--- Activity ---
Look through the entries below and return all lines including the word "player".

Extracted records:
..........

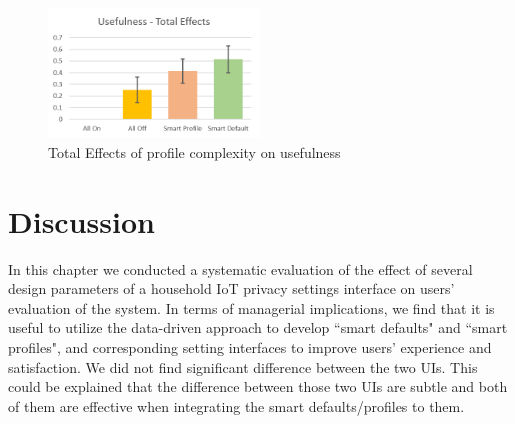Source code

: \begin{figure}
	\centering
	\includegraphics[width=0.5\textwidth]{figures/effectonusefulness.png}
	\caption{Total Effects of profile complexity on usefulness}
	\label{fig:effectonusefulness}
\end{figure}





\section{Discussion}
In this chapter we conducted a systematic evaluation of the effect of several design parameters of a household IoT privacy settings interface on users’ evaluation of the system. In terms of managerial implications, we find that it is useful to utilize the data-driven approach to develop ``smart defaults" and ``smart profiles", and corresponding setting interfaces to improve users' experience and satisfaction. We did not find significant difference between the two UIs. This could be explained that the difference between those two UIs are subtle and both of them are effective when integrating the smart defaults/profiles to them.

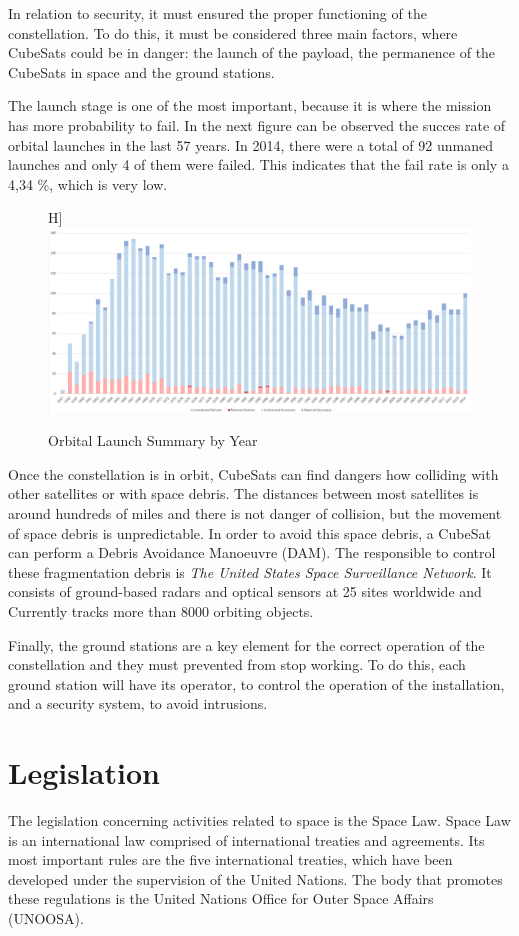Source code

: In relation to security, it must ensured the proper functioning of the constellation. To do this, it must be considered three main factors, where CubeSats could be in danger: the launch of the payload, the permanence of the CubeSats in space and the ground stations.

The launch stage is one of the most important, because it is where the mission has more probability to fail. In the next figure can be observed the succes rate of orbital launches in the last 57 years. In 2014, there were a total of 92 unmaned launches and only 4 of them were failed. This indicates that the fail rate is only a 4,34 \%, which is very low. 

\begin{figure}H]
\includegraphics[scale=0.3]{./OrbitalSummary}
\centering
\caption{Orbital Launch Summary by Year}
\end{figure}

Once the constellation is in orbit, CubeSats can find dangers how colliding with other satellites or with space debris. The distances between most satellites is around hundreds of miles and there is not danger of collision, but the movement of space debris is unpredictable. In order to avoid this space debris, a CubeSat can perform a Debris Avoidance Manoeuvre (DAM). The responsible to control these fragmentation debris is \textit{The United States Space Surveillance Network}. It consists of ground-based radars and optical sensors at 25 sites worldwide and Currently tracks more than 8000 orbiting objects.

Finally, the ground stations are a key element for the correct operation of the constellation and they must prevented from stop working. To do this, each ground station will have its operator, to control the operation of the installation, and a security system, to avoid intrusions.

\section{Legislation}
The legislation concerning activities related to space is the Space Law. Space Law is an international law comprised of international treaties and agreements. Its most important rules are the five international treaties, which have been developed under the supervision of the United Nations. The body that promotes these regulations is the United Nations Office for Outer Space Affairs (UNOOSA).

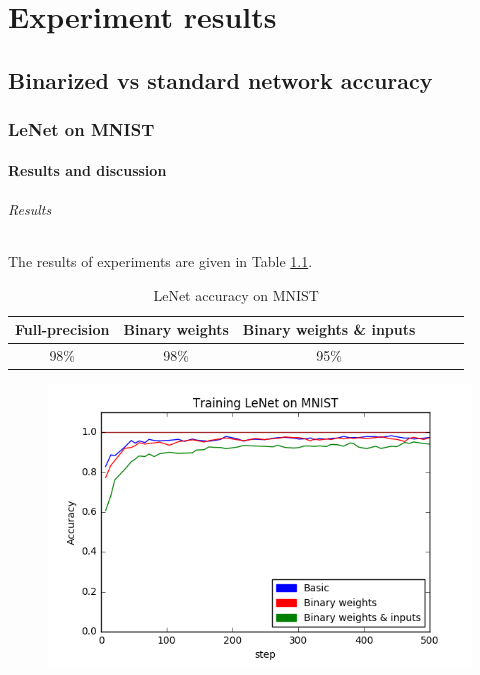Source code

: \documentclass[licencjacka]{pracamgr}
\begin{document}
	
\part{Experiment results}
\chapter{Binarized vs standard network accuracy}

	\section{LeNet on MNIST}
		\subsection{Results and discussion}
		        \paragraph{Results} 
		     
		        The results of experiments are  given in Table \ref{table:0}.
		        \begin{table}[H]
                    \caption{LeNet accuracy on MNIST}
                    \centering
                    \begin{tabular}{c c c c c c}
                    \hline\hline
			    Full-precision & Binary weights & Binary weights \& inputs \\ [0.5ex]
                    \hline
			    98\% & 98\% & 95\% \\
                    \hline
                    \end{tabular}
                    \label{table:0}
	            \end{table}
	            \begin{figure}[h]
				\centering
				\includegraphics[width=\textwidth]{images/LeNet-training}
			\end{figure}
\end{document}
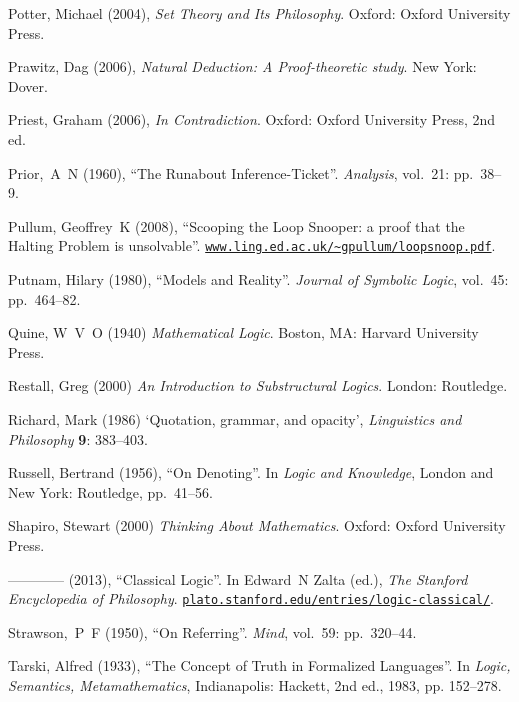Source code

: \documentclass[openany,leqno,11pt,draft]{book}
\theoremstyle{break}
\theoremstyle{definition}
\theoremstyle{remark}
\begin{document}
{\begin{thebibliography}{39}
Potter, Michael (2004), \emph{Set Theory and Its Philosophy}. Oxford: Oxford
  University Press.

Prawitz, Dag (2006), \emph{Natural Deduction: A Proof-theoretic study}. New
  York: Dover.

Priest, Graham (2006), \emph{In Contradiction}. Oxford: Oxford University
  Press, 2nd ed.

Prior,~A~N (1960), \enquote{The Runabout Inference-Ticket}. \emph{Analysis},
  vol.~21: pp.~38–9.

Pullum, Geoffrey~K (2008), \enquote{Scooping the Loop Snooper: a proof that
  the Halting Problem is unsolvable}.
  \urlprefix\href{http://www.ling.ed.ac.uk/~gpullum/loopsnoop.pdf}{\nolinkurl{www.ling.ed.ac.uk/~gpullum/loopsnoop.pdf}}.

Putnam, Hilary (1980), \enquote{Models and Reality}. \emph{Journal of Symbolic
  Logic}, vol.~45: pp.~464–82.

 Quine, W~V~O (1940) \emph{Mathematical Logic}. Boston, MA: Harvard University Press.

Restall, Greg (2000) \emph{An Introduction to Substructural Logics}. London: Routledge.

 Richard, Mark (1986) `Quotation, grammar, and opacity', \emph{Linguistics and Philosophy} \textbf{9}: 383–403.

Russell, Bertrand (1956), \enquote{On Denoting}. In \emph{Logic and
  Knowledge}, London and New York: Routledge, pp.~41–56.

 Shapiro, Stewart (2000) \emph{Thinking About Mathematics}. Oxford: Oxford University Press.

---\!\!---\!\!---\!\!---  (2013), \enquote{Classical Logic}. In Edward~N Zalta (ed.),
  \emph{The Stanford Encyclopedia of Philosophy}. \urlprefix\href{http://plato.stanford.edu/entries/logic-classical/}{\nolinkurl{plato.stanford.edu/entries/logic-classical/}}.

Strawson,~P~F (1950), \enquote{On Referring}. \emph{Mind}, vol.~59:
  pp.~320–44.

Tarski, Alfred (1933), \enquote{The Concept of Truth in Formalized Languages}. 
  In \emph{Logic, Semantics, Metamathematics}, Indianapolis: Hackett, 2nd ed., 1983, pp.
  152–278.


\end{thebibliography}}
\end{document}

..........

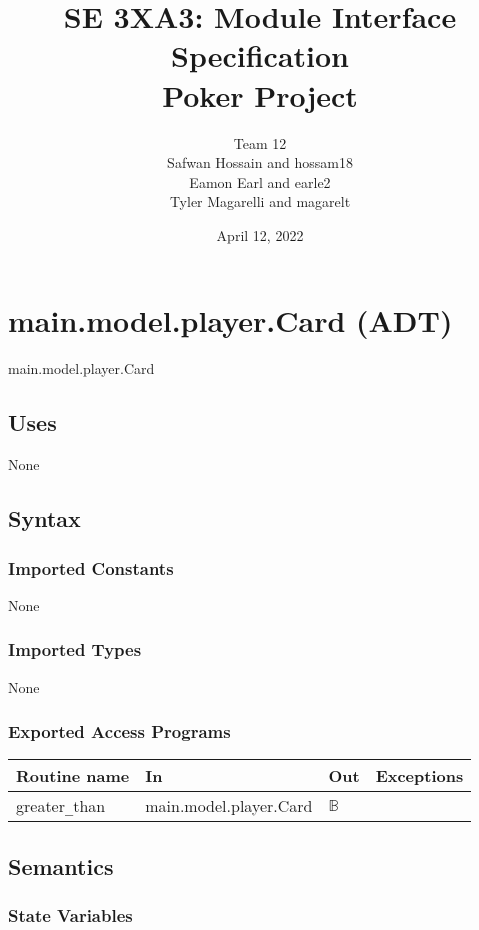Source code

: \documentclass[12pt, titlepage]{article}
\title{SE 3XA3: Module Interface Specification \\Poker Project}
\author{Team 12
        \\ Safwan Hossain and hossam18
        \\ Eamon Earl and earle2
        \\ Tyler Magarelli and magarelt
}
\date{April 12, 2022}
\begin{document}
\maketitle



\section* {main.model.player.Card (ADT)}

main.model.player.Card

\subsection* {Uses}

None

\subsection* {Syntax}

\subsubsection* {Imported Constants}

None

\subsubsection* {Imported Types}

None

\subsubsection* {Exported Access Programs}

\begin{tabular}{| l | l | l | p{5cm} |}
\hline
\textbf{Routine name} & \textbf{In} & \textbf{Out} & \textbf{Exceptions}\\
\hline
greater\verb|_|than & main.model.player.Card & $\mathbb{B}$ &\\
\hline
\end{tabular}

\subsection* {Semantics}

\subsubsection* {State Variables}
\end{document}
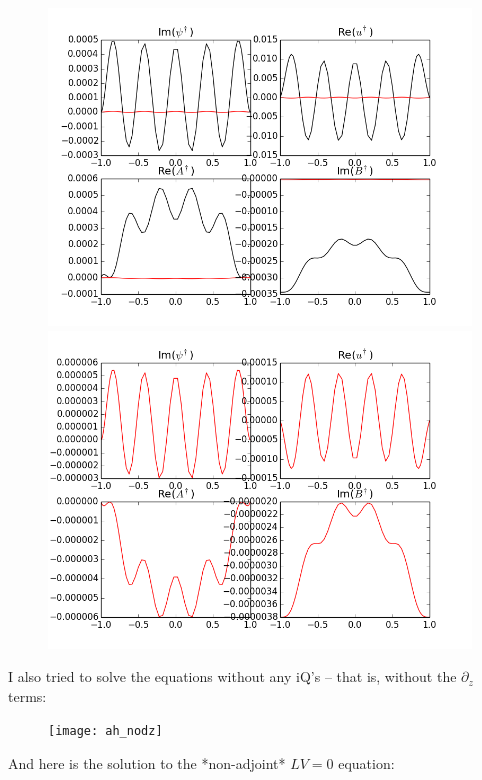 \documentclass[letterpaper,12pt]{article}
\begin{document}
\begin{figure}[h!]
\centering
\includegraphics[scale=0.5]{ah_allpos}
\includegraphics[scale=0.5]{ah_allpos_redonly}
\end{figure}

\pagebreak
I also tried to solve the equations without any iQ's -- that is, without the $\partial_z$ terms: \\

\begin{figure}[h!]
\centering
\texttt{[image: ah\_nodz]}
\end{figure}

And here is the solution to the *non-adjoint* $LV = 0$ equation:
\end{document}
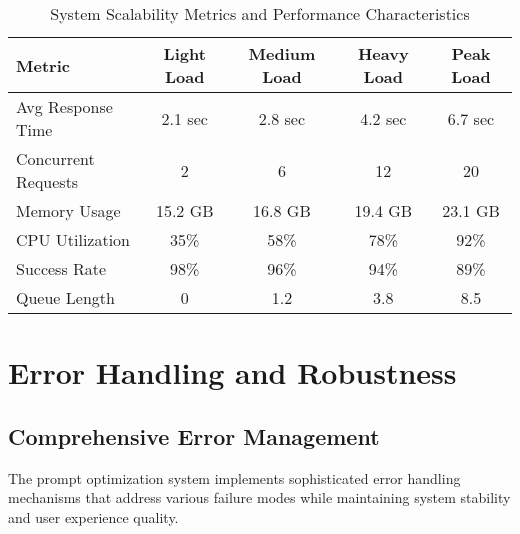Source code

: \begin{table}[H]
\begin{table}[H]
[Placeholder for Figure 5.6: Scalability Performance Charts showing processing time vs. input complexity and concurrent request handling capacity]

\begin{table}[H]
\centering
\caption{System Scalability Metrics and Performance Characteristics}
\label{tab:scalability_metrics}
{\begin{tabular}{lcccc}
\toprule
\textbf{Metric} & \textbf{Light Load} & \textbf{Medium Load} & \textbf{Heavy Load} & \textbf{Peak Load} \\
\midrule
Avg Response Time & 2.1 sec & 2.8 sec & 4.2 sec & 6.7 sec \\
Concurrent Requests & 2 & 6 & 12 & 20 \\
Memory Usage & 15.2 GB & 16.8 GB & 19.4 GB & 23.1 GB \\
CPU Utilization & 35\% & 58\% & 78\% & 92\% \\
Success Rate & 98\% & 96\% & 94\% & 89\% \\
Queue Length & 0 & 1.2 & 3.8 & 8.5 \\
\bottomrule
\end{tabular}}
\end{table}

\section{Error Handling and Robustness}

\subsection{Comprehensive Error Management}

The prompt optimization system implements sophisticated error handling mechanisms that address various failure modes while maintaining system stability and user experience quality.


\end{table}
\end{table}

..........

--- The answer ---
\section* {main.model.player.Card (ADT)}
main.model.player.Card
greater\verb|_|than & main.model.player.Card & $\mathbb{B}$ &\\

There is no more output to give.